- _Document text_:
★ ★ ★ ★ ★
Source: MIL-OSI Submissions
Source: University of Auckland
As the pandemic obliged many of us to retreat from the real-world and into the remote one, researchers at the ABI upped the pace of their research on how to put more of the human dimension to Zoom and other teleconferencing platforms.
This includes numerous projects led by world-renowned augmented reality expert Professor Mark Billinghurst in the Empathic Computing Lab (ECL) at the ABI, which aims to develop software systems that put more empathy into technology.
Being locked out of their own building added a sense of urgency to the team’s research. In a paper published this month in the Journal of Multimodal User Interfaces the team presented their Mixed Reality (MR) technology, in which they showed how the sounds and sights of the real-world could be better replicated in a virtual 3D replica, allowing for more of the implicit cues that are a crucial part of the way we talk to and understand each other.
“Most people still prefer direct face-to-face communication over current audio-video conferencing solutions, partly because the latter usually fail to convey the non-verbal cues that we instinctually interpret in face-to-face encounters,” says Amit Barde, Research Fellow at the Lab.
He and his team’s research showed how they could guide someone wearing a commercially available Virtual Reality (VR) headset around a virtual representation of Level 7 in ABI House, using visual as well as auditory cues, such as the sound of an object being knocked on a bench.
★ ★ ★ ★ ★
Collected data
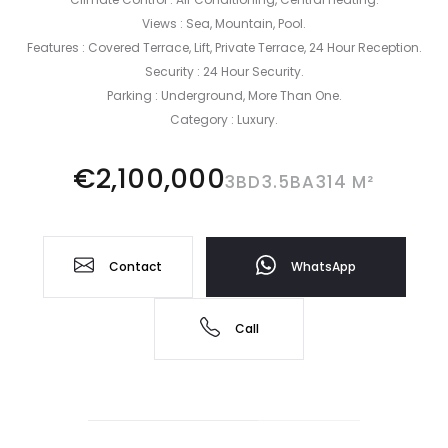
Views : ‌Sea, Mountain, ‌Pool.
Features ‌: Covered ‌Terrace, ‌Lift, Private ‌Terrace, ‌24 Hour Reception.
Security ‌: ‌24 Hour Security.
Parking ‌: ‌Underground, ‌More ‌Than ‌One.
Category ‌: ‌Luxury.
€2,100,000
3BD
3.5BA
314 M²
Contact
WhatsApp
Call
★ ★ ★ ★ ★
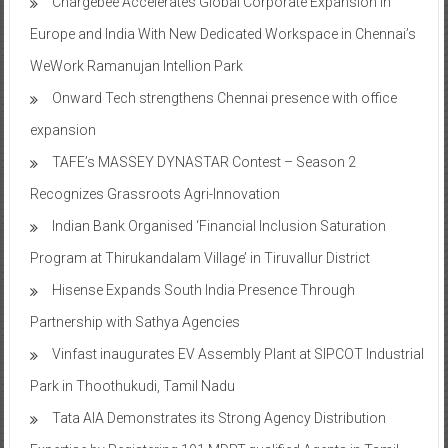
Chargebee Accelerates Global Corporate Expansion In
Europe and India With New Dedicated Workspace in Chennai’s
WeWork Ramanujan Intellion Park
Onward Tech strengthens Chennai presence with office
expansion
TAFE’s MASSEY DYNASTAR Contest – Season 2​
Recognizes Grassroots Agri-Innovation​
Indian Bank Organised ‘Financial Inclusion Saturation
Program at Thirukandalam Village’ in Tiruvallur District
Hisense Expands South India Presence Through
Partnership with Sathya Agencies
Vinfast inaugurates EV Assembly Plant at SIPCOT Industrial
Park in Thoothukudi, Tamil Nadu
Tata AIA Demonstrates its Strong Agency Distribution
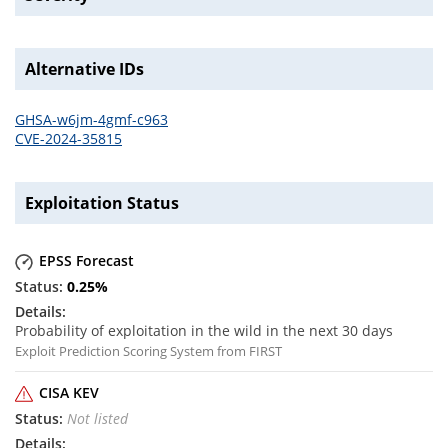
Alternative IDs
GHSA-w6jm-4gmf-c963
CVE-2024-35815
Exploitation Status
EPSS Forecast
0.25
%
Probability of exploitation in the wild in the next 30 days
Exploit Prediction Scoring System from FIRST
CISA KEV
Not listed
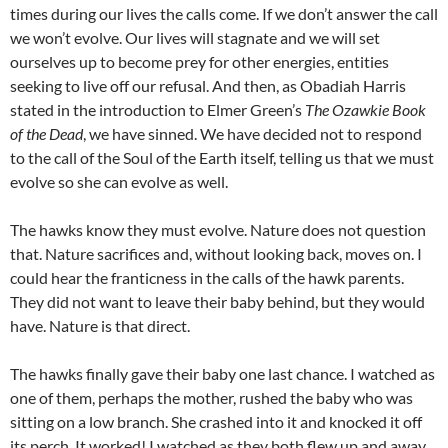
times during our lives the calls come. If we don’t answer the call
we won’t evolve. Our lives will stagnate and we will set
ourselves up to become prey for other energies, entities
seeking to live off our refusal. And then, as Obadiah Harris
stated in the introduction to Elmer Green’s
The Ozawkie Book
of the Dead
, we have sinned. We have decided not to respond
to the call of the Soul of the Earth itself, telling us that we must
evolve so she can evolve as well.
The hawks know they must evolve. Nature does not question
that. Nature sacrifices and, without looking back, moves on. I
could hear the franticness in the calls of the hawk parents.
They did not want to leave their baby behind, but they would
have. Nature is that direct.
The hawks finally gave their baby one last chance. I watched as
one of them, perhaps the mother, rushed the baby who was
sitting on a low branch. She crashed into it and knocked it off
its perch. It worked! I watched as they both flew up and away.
★ ★ ★ ★ ★
- _Activities_:
1. Please sum up the article on the ABI's teleconferencing research in two sentences.
2. Print everything in the article on the ABI's teleconferencing research from "Being locked out" down to "at the Lab.".

- _Answer section_:
1. During the pandemic, ABI researchers sped up their work on adding more of the human dimension to Zoom and other teleconferencing platforms, including projects led by Professor Mark Billinghurst in the Empathic Computing Lab. In a paper in the Journal of Multimodal User Interfaces, the team presented Mixed Reality technology that better replicates real-world sounds and sights in a virtual 3D replica, and their research showed they could guide someone in a commercially available VR headset around a virtual Level 7 of ABI House using visual and auditory cues.

2.
Being locked out of their own building added a sense of urgency to the team’s research. In a paper published this month in the Journal of Multimodal User Interfaces the team presented their Mixed Reality (MR) technology, in which they showed how the sounds and sights of the real-world could be better replicated in a virtual 3D replica, allowing for more of the implicit cues that are a crucial part of the way we talk to and understand each other.
“Most people still prefer direct face-to-face communication over current audio-video conferencing solutions, partly because the latter usually fail to convey the non-verbal cues that we instinctually interpret in face-to-face encounters,” says Amit Barde, Research Fellow at the Lab.